[Begin Dataset content]
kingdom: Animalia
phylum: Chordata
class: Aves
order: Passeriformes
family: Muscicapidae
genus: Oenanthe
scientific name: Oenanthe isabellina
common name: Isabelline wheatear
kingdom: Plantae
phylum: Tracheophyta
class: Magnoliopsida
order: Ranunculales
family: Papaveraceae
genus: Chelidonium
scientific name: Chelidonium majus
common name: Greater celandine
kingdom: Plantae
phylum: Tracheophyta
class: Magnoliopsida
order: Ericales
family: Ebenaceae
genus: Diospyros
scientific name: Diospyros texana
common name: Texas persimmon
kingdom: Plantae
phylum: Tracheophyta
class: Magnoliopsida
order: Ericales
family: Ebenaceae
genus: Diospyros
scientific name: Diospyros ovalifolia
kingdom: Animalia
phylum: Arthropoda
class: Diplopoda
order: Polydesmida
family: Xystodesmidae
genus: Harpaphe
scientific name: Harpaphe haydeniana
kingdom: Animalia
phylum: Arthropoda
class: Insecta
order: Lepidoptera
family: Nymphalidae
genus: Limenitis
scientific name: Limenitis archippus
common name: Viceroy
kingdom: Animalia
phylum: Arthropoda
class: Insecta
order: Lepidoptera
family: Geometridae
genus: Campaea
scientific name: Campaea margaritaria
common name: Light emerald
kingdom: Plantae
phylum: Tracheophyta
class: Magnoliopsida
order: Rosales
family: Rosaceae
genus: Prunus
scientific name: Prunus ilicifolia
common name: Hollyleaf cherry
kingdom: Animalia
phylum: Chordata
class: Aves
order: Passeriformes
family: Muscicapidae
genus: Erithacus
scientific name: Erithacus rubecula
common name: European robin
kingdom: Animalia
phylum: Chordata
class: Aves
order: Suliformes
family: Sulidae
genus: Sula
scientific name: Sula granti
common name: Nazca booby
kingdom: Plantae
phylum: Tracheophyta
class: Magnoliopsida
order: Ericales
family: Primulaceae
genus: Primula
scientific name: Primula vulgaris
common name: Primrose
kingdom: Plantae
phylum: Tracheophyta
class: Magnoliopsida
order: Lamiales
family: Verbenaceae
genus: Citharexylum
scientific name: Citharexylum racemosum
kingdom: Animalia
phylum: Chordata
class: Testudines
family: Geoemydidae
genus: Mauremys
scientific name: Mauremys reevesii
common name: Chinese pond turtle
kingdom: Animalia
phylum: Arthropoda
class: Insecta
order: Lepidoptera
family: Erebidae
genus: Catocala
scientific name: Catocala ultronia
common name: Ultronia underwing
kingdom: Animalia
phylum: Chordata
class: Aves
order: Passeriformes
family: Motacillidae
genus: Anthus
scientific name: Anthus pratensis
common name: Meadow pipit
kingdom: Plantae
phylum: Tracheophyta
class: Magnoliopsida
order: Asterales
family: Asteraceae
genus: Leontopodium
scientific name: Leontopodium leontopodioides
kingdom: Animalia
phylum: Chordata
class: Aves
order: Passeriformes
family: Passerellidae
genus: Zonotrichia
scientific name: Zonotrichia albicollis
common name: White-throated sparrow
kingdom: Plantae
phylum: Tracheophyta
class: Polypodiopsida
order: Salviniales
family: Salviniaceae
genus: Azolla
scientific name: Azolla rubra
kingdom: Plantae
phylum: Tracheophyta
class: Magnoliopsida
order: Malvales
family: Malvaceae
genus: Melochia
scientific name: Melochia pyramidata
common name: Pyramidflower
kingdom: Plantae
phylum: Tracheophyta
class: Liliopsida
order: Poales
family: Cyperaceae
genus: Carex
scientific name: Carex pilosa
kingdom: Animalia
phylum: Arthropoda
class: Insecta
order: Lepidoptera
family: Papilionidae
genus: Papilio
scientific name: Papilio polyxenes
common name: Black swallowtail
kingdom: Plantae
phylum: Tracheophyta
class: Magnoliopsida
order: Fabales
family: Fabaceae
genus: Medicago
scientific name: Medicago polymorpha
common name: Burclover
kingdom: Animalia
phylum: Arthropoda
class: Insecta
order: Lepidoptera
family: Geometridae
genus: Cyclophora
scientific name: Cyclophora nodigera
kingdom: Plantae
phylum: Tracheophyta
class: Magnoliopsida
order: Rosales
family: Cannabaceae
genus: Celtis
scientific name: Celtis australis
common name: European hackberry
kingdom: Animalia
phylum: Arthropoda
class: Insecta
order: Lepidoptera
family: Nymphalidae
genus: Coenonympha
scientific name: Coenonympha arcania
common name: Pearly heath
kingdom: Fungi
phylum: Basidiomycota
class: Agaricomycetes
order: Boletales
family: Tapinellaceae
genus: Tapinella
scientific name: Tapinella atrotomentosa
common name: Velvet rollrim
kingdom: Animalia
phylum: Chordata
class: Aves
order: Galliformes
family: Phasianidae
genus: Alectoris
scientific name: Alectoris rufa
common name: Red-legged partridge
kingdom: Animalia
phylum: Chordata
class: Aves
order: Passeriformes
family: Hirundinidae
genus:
[End Dataset content]
Your task: Retype every line of the records above, word for word and in the same order.

Output for this exercise:
kingdom: Animalia
phylum: Chordata
class: Aves
order: Passeriformes
family: Muscicapidae
genus: Oenanthe
scientific name: Oenanthe isabellina
common name: Isabelline wheatear
kingdom: Plantae
phylum: Tracheophyta
class: Magnoliopsida
order: Ranunculales
family: Papaveraceae
genus: Chelidonium
scientific name: Chelidonium majus
common name: Greater celandine
kingdom: Plantae
phylum: Tracheophyta
class: Magnoliopsida
order: Ericales
family: Ebenaceae
genus: Diospyros
scientific name: Diospyros texana
common name: Texas persimmon
kingdom: Plantae
phylum: Tracheophyta
class: Magnoliopsida
order: Ericales
family: Ebenaceae
genus: Diospyros
scientific name: Diospyros ovalifolia
kingdom: Animalia
phylum: Arthropoda
class: Diplopoda
order: Polydesmida
family: Xystodesmidae
genus: Harpaphe
scientific name: Harpaphe haydeniana
kingdom: Animalia
phylum: Arthropoda
class: Insecta
order: Lepidoptera
family: Nymphalidae
genus: Limenitis
scientific name: Limenitis archippus
common name: Viceroy
kingdom: Animalia
phylum: Arthropoda
class: Insecta
order: Lepidoptera
family: Geometridae
genus: Campaea
scientific name: Campaea margaritaria
common name: Light emerald
kingdom: Plantae
phylum: Tracheophyta
class: Magnoliopsida
order: Rosales
family: Rosaceae
genus: Prunus
scientific name: Prunus ilicifolia
common name: Hollyleaf cherry
kingdom: Animalia
phylum: Chordata
class: Aves
order: Passeriformes
family: Muscicapidae
genus: Erithacus
scientific name: Erithacus rubecula
common name: European robin
kingdom: Animalia
phylum: Chordata
class: Aves
order: Suliformes
family: Sulidae
genus: Sula
scientific name: Sula granti
common name: Nazca booby
kingdom: Plantae
phylum: Tracheophyta
class: Magnoliopsida
order: Ericales
family: Primulaceae
genus: Primula
scientific name: Primula vulgaris
common name: Primrose
kingdom: Plantae
phylum: Tracheophyta
class: Magnoliopsida
order: Lamiales
family: Verbenaceae
genus: Citharexylum
scientific name: Citharexylum racemosum
kingdom: Animalia
phylum: Chordata
class: Testudines
family: Geoemydidae
genus: Mauremys
scientific name: Mauremys reevesii
common name: Chinese pond turtle
kingdom: Animalia
phylum: Arthropoda
class: Insecta
order: Lepidoptera
family: Erebidae
genus: Catocala
scientific name: Catocala ultronia
common name: Ultronia underwing
kingdom: Animalia
phylum: Chordata
class: Aves
order: Passeriformes
family: Motacillidae
genus: Anthus
scientific name: Anthus pratensis
common name: Meadow pipit
kingdom: Plantae
phylum: Tracheophyta
class: Magnoliopsida
order: Asterales
family: Asteraceae
genus: Leontopodium
scientific name: Leontopodium leontopodioides
kingdom: Animalia
phylum: Chordata
class: Aves
order: Passeriformes
family: Passerellidae
genus: Zonotrichia
scientific name: Zonotrichia albicollis
common name: White-throated sparrow
kingdom: Plantae
phylum: Tracheophyta
class: Polypodiopsida
order: Salviniales
family: Salviniaceae
genus: Azolla
scientific name: Azolla rubra
kingdom: Plantae
phylum: Tracheophyta
class: Magnoliopsida
order: Malvales
family: Malvaceae
genus: Melochia
scientific name: Melochia pyramidata
common name: Pyramidflower
kingdom: Plantae
phylum: Tracheophyta
class: Liliopsida
order: Poales
family: Cyperaceae
genus: Carex
scientific name: Carex pilosa
kingdom: Animalia
phylum: Arthropoda
class: Insecta
order: Lepidoptera
family: Papilionidae
genus: Papilio
scientific name: Papilio polyxenes
common name: Black swallowtail
kingdom: Plantae
phylum: Tracheophyta
class: Magnoliopsida
order: Fabales
family: Fabaceae
genus: Medicago
scientific name: Medicago polymorpha
common name: Burclover
kingdom: Animalia
phylum: Arthropoda
class: Insecta
order: Lepidoptera
family: Geometridae
genus: Cyclophora
scientific name: Cyclophora nodigera
kingdom: Plantae
phylum: Tracheophyta
class: Magnoliopsida
order: Rosales
family: Cannabaceae
genus: Celtis
scientific name: Celtis australis
common name: European hackberry
kingdom: Animalia
phylum: Arthropoda
class: Insecta
order: Lepidoptera
family: Nymphalidae
genus: Coenonympha
scientific name: Coenonympha arcania
common name: Pearly heath
kingdom: Fungi
phylum: Basidiomycota
class: Agaricomycetes
order: Boletales
family: Tapinellaceae
genus: Tapinella
scientific name: Tapinella atrotomentosa
common name: Velvet rollrim
kingdom: Animalia
phylum: Chordata
class: Aves
order: Galliformes
family: Phasianidae
genus: Alectoris
scientific name: Alectoris rufa
common name: Red-legged partridge
kingdom: Animalia
phylum: Chordata
class: Aves
order: Passeriformes
family: Hirundinidae
genus:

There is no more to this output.